Sistem PoR Tokocrypto telah dijalankan sejak tahun 2023. Sejak peluncuran awalnya, nilai aset pengguna yang terdaftar dalam sistem ini mengalami peningkatan yang mencolok.
Sejak 1 Januari 2026, total aset pengguna yang telah diverifikasi di dalamProof of ReservesTokocrypto mencapai angka sebesar 345,38 juta dolar AS atau sekitar 5,81 triliun rupiah, hampir dua kali lipat dibandingkan dengan periode awal penerapan.
CEO Tokocrypto Calvin Kizana menyampaikan bahwa transparansi menjadi fondasi penting dalam menciptakan kepercayaan pengguna, khususnya di tengah perubahan yang terus berlangsung dalam industri kripto.
"Nilai aset pengguna di PoR meningkat hingga sekitar US$345 juta per 1 Januari 2026, menunjukkan bahwa minat investasi kripto pengguna tetap tinggi," kata Calvin dalam pernyataan resmi, Jumat (9/1/2026).
Ia menyampaikan, potensi pertumbuhan ini masih terbuka seiring meningkatnya partisipasi para investor dan semakin berkembangnya ekosistem aset kripto di Indonesia.

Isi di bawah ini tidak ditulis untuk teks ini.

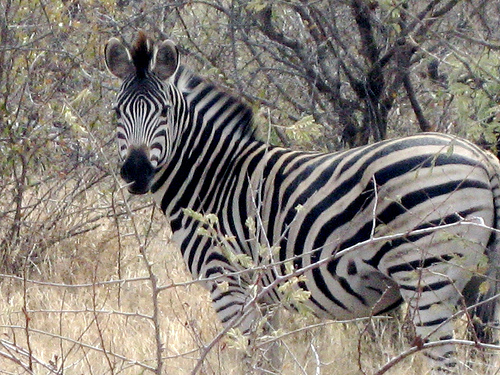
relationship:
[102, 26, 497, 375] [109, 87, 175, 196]
zebra has face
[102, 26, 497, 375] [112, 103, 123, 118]
zebra has eye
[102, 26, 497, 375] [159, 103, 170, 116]
zebra has eye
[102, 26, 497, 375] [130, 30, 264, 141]
zebra has mane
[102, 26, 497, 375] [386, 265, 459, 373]
zebra has leg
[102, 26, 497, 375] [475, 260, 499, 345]
zebra has leg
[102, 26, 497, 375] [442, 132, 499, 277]
zebra has rump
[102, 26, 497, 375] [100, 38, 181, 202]
zebra has head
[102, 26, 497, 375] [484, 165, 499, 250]
zebra has tail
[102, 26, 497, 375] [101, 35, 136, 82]
zebra has ear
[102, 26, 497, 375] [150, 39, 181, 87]
zebra has ear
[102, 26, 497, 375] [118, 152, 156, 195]
zebra has snout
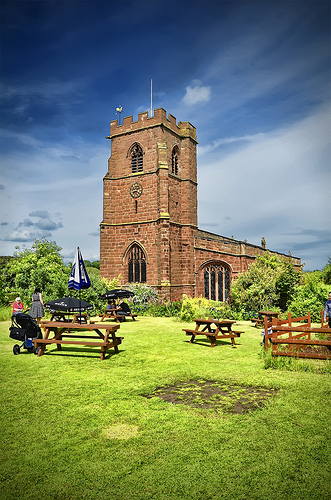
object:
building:
[100, 108, 301, 319]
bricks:
[148, 223, 189, 286]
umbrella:
[68, 246, 91, 290]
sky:
[1, 2, 330, 235]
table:
[35, 322, 123, 360]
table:
[182, 319, 245, 346]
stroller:
[9, 313, 43, 355]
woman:
[13, 297, 23, 316]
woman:
[30, 288, 45, 325]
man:
[324, 292, 330, 329]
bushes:
[0, 238, 65, 293]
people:
[107, 300, 131, 316]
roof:
[110, 108, 196, 142]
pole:
[150, 79, 152, 117]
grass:
[0, 370, 331, 500]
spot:
[104, 423, 138, 440]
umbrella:
[45, 298, 92, 311]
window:
[132, 142, 144, 173]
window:
[128, 240, 147, 282]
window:
[172, 146, 179, 174]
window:
[204, 260, 231, 302]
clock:
[130, 182, 143, 198]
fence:
[264, 312, 330, 359]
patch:
[141, 377, 276, 415]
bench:
[34, 340, 108, 360]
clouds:
[0, 204, 67, 241]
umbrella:
[99, 289, 134, 299]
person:
[119, 300, 131, 315]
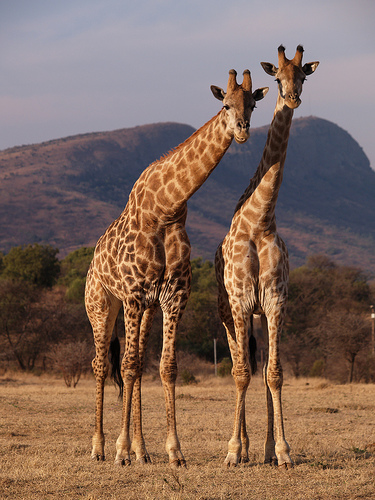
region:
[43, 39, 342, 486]
these are two giraffes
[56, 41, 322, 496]
the giraffes are tall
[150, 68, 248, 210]
the giraffe has long neck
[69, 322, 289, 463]
the giraffes have long legs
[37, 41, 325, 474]
the giraffes are brown and white in color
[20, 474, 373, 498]
the grass are dry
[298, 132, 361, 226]
this is a hill behind the giraffes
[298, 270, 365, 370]
the giraffes are beside the hill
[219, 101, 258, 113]
the eyes are wide open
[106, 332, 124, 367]
the tail is black in color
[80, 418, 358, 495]
eight hooves standing in grass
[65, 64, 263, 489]
giraffe leaning to the right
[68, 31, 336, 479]
two giraffes standing side by side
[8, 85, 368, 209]
mountains in the background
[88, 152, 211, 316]
brown spots on a giraffe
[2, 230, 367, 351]
row of trees behind giraffes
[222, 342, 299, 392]
knee joint of a giraffe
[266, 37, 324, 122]
head of a giraffe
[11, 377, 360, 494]
dry brown grass on the plains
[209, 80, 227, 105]
ear of a giraffe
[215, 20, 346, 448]
Large spotted brown giraffe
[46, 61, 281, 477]
Large spotted brown giraffe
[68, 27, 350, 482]
Group of two giraffes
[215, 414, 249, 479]
Large brown giraffe hoof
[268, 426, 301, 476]
Large brown giraffe hoof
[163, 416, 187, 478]
Large brown giraffe hoof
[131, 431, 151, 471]
Large brown giraffe hoof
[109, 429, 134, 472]
Large brown giraffe hoof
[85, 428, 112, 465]
Large brown giraffe hoof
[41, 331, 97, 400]
Small brown shrub with no leaves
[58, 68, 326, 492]
two giraffe standing side by side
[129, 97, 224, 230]
long neck with brown yellow spots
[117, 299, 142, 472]
long front leg of giraffe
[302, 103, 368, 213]
outline of hills in the distance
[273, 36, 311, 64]
horns on top giraffes head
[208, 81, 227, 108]
pointed ear of giraffe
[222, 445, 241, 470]
grey brown hoove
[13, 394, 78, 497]
brown dry grass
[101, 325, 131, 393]
tail between the legs of giraffe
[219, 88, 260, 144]
face of giraffe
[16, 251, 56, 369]
there are some trees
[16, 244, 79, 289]
the tree leaves are green in color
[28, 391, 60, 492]
this is dry grass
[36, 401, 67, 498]
the grass is brown in color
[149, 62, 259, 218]
the giraffe's neck is bent to the left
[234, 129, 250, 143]
the giraffe's mouth is open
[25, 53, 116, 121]
this is the sky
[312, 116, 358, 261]
this is a tall mountain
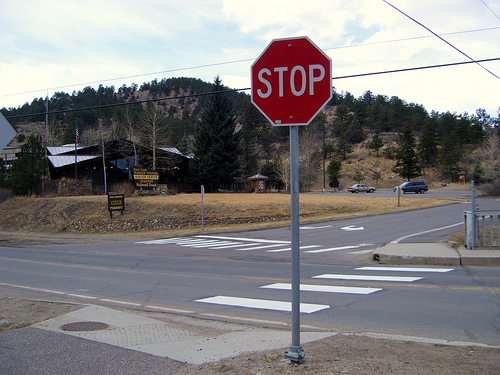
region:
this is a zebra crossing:
[313, 270, 361, 299]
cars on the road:
[344, 177, 426, 195]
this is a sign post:
[243, 32, 333, 129]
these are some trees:
[366, 107, 443, 161]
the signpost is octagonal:
[251, 36, 334, 129]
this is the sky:
[21, 5, 219, 57]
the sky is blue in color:
[165, 47, 197, 67]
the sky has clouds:
[38, 0, 391, 27]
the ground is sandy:
[222, 191, 280, 208]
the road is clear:
[36, 254, 496, 309]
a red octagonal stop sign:
[252, 38, 334, 130]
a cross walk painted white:
[183, 266, 465, 316]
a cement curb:
[377, 235, 443, 268]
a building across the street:
[42, 135, 284, 203]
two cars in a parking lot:
[342, 174, 440, 201]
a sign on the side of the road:
[99, 183, 136, 218]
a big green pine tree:
[189, 76, 253, 192]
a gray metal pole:
[280, 123, 317, 368]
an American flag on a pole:
[68, 118, 86, 153]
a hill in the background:
[0, 65, 499, 182]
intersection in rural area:
[38, 35, 469, 347]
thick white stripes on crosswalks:
[167, 225, 437, 325]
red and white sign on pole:
[240, 21, 360, 361]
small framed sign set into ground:
[95, 180, 140, 225]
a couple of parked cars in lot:
[316, 155, 466, 210]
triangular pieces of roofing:
[30, 122, 190, 174]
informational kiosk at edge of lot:
[225, 162, 275, 202]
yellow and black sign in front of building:
[120, 156, 185, 212]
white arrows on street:
[291, 200, 426, 240]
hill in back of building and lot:
[40, 63, 463, 238]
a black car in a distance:
[389, 177, 430, 197]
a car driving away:
[347, 180, 373, 195]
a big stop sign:
[245, 32, 343, 359]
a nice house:
[0, 140, 270, 199]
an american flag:
[68, 119, 82, 166]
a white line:
[195, 290, 330, 325]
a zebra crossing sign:
[196, 256, 452, 334]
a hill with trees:
[36, 72, 457, 137]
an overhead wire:
[11, 45, 498, 125]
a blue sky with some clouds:
[6, 1, 496, 124]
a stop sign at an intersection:
[246, 36, 338, 374]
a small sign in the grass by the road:
[100, 188, 130, 220]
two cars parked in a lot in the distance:
[346, 173, 436, 208]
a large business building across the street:
[34, 134, 199, 210]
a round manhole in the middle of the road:
[41, 313, 117, 345]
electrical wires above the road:
[384, 15, 498, 92]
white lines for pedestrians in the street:
[153, 229, 357, 269]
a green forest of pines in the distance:
[352, 91, 468, 171]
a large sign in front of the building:
[129, 163, 166, 198]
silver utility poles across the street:
[457, 187, 497, 256]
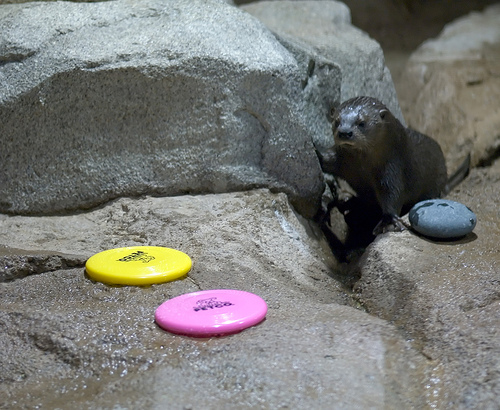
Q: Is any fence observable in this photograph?
A: No, there are no fences.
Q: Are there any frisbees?
A: Yes, there is a frisbee.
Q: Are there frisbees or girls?
A: Yes, there is a frisbee.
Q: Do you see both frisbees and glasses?
A: No, there is a frisbee but no glasses.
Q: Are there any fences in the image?
A: No, there are no fences.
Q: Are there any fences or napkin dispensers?
A: No, there are no fences or napkin dispensers.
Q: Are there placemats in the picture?
A: No, there are no placemats.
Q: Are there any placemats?
A: No, there are no placemats.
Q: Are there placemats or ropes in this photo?
A: No, there are no placemats or ropes.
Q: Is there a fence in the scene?
A: No, there are no fences.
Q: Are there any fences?
A: No, there are no fences.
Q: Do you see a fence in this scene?
A: No, there are no fences.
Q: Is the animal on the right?
A: Yes, the animal is on the right of the image.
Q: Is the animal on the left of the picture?
A: No, the animal is on the right of the image.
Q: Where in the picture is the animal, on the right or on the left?
A: The animal is on the right of the image.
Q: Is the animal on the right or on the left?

Aset utama yang tercantum dalam Proof of Reserves Tokocrypto berasal dari token dengan kapitalisasi pasar besar dan paling sering diperdagangkan baik di pasar global maupun lokal.
Hingga awal Januari 2026, portofolio aset tersebut terdiri dari 1.246,80 BTC, 10.005,62 ETH, 12.272,90 BNB, serta 75,52 juta USDT.
Dalam penerapannya, Tokocrypto menggunakan teknologi Merkle Tree dan zk-SNARKs (Argumen Non-Interaktif Tanpa Kekayaan Pengetahuan yang Ringkas dan Tanpa Pengetahuan) untuk memastikan proses verifikasi aset cadangan berjalan dengan tepat tanpa mengorbankan privasi data pengguna.
Dengan menggunakan sistem Merkle Tree, pengguna mampu melakukan pemeriksaan mandiri (self-verification) untuk memastikan bahwa saldo mereka tercantum dalam jumlah kewajiban Tokocrypto.
Di sisi lain, zk-SNARKs digunakan untuk membuktikan bahwa jumlah saldo pengguna tidak melebihi aset yang tersedia perusahaan, tanpa mengungkapkan data rahasia kepada publik.
“Kami menggunakan verifikasi berbasis Merkle Tree dan zk-SNARKs untuk memastikan audit cadangan aset lebih tepat sasaran serta menjaga kerahasiaan data. Pengguna juga bisa melakukan pemeriksaan mandiri dengan prinsip cakupan aset 1:1,” kata Calvin.
Selain PoR, Tokocrypto memperkuat sistem keamanan dengan menerapkan enkripsi data, perlindungan API, teknologi deteksi ancaman, serta firewall yang terstruktur.
Perusahaan juga telah memiliki sertifikat ISO 27001 dan ISO 27017 yang merupakan standar global dalam pengelolaan keamanan informasi serta layanan komputasi awan.
Dari segi kinerja, hingga akhir tahun 2025, jumlah total nilai transaksi di Tokocrypto telah melebihi Rp150 triliun, menunjukkan tingginya tingkat aktivitas dan partisipasi pengguna meskipun pasar kripto global sedang mengalami masa penurunan.
Melalui berbagai program yang dilakukan, Tokocrypto menunjukkan komitmennya terhadap kejelasan, perlindungan, serta peningkatan mutu layanan, sejalan dengan usaha untuk menciptakan industri aset kripto yang lebih baik dan berkelanjutan di Indonesia.